The predominant issue is that a single agency from the US (ECFMG) developed this policy, and another US organization (FAIMER) developed the mechanics for implementing the policy. Essentially, the US has singularly developed the conceptual framework and the technical infrastructure for a policy that has a worldwide impact. The following three articles provide a closer examination of the issues associated with this policy.
Altruism or Nationalism: Exploring Global Discourse in Medical Education (Rashid M.A., 2023) This article provides a critical discourse analysis of 250 papers. The analysis revealed two contrasting discursive positions: altruism and nationalism. Altruism is informed by endorsement and modernization discourses. Each of these discourses contributes to a policy narrative that aligns with key global principles for modernizing and improving medical education across the world.
The second position is nationalism (referring to American interests), which is informed by discourses of protection and control. Protection is described as twofold. It refers to protecting the American public\ from the threat of foreign doctors, and it also refers to protecting American citizens who train outside of the US from poor quality medical schools. Control refers to the need for the US to monitor and manage the quality of all medical training.
The article proposes that both discourses are present in the policy, each one appealing to a different audience. The article concludes that it is important to highlight the tension between the WFME, a global facing agency and the ECFMG, a single country-facing agency.
Examining the WFME Recognition Programme at 10 years (Tackett et al., 2023)

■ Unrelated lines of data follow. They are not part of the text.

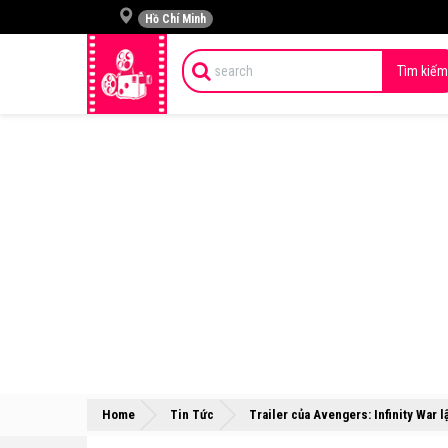
Hồ Chí Minh
Tìm kiếm
Home
Tin Tức
Trailer của Avengers: Infinity War l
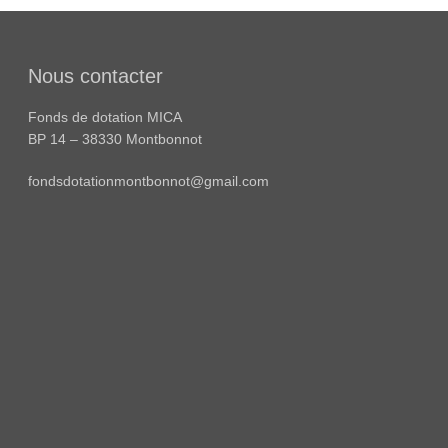
Nous contacter
Fonds de dotation MICA
BP 14 – 38330 Montbonnot
fondsdotationmontbonnot@gmail.com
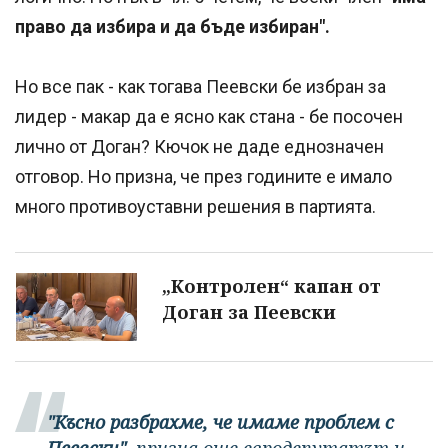
право да избира и да бъде избиран".
Но все пак - как тогава Пеевски бе избран за
лидер - макар да е ясно как стана - бе посочен
лично от Доган? Кючок не даде еднозначен
отговор. Но призна, че през годините е имало
много противоуставни решения в партията.
„Контролен“ капан от
Доган за Пеевски
"Късно разбрахме, че имаме проблем с
Пеевски"
, призна още евродепутатът и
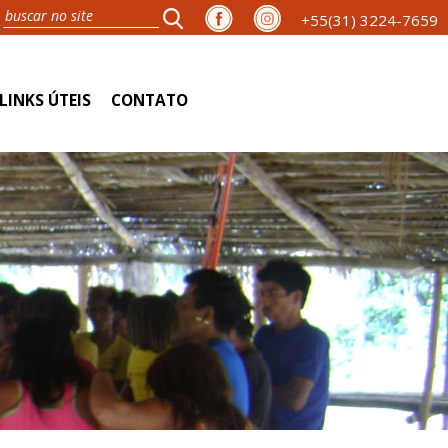
+55(31) 3224-7659
LINKS ÚTEIS
CONTATO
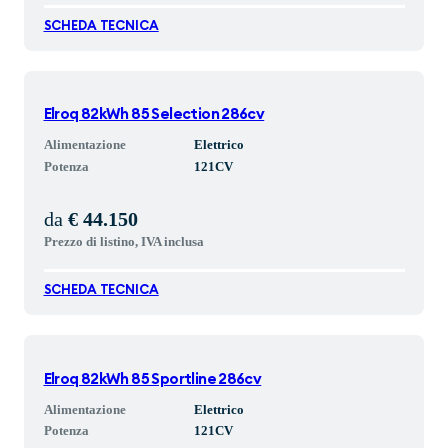
SCHEDA TECNICA
Elroq 82kWh 85 Selection 286cv
Alimentazione
Elettrico
Potenza
121
CV
da
€ 44.150
Prezzo di listino, IVA inclusa
SCHEDA TECNICA
Elroq 82kWh 85 Sportline 286cv
Alimentazione
Elettrico
Potenza
121
CV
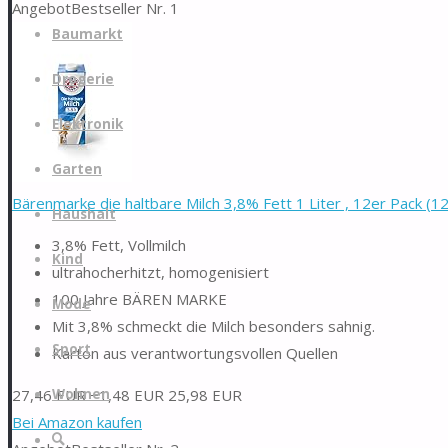
Angebot
Bestseller Nr. 1
Zum
Baumarkt
Inhalt
springen
Drogerie
Elektronik
Garten
Bärenmarke die haltbare Milch 3,8% Fett 1 Liter , 12er Pack (12 
Haushalt
3,8% Fett, Vollmilch
Kind
ultrahocherhitzt, homogenisiert
100 Jahre BÄREN MARKE
Mode
Mit 3,8% schmeckt die Milch besonders sahnig.
Sport
Karton aus verantwortungsvollen Quellen
27,46 EUR
−1,48 EUR
25,98 EUR
Wohnen
Bei Amazon kaufen
Suche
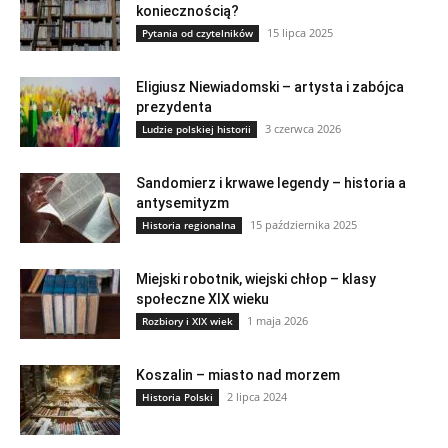
koniecznością?
15 lipca 2025
Pytania od czytelników
Eligiusz Niewiadomski – artysta i zabójca
prezydenta
3 czerwca 2026
Ludzie polskiej historii
Sandomierz i krwawe legendy – historia a
antysemityzm
15 października 2025
Historia regionalna
Miejski robotnik, wiejski chłop – klasy
społeczne XIX wieku
1 maja 2026
Rozbiory i XIX wiek
Koszalin – miasto nad morzem
2 lipca 2024
Historia Polski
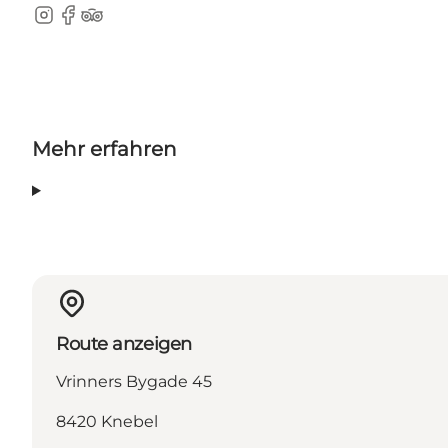
Instagram
Facebook
TripAdvisor
Mehr erfahren
Route anzeigen
Vrinners Bygade 45
8420 Knebel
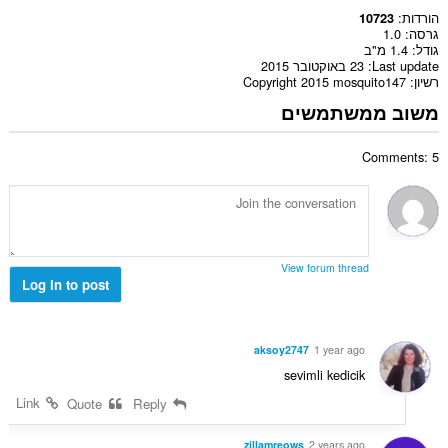
הורדות
10723
גרסה
1.0
גודל
1.4 מ"ב
Last update
23 באוקטובר 2015
רשיון
Copyright 2015 mosquito147
משוב ממשתמשים
Comments: 5
View forum thread
Log in to post
aksoy2747
1 year ago
sevimli kedicik
Link
Quote
Reply
zillamreows
2 years ago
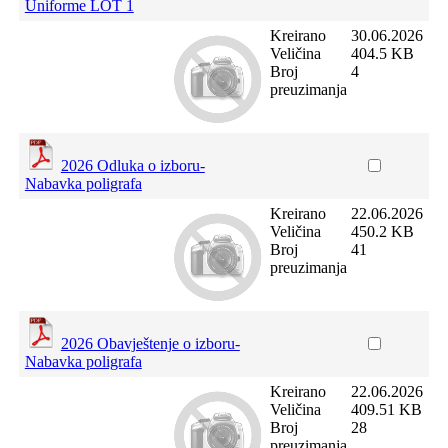
Uniforme LOT 1
Kreirano
30.06.2026
Veličina
404.5 KB
Broj
4
preuzimanja
2026 Odluka o izboru-
Nabavka poligrafa
Kreirano
22.06.2026
Veličina
450.2 KB
Broj
41
preuzimanja
2026 Obavještenje o izboru-
Nabavka poligrafa
Kreirano
22.06.2026
Veličina
409.51 KB
Broj
28
preuzimanja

This research paper produced the following observations.
- Most of the countries that supply the most international medical graduates (IMGs) have agencies that have applied to the WFME program. So far, only 41 out of over 150 agencies around the world have applied to WFME.
- There is no formal or informal evaluation of the WFME program.
- The motivation for agencies to apply or not is unclear.
- A global market for accreditation has emerged and perhaps this is the most troubling observation. There are no rules to stop accreditation agencies from operating in multiple countries, and there are no rules for multiple accreditation agencies to operate in a single country. As a result, accreditation can become a highly political and commercial endeavor.
- There is a lack of transparency and no research.
Reconsidering a Global Agency for Medical Education: Back to the Drawing Board?
(Rashid, et al., 2023a)
This article postulates that the world deserves a different model for medical education.
The article points out that six white male presidents have helmed the model, even though the majority of medical schools are in the Global South. It further points out that the agency’s offices are mostly located in Western Europe and North America, not the Global South. The policies promoted by this agency legitimize standardization and westernization, and promote the values, priorities and policies of the Global North. Finally, there is a lack of transparency, democracy and evaluation in the current model.
Envisaging an alternative model might include the following characteristics, “…local rather than global, contextual rather than general, cooperative rather than hierarchical, supportive rather than judgmental, flexible rather than rigid, and developmental rather than a single snapshot…”(Rashid et al. 2023b).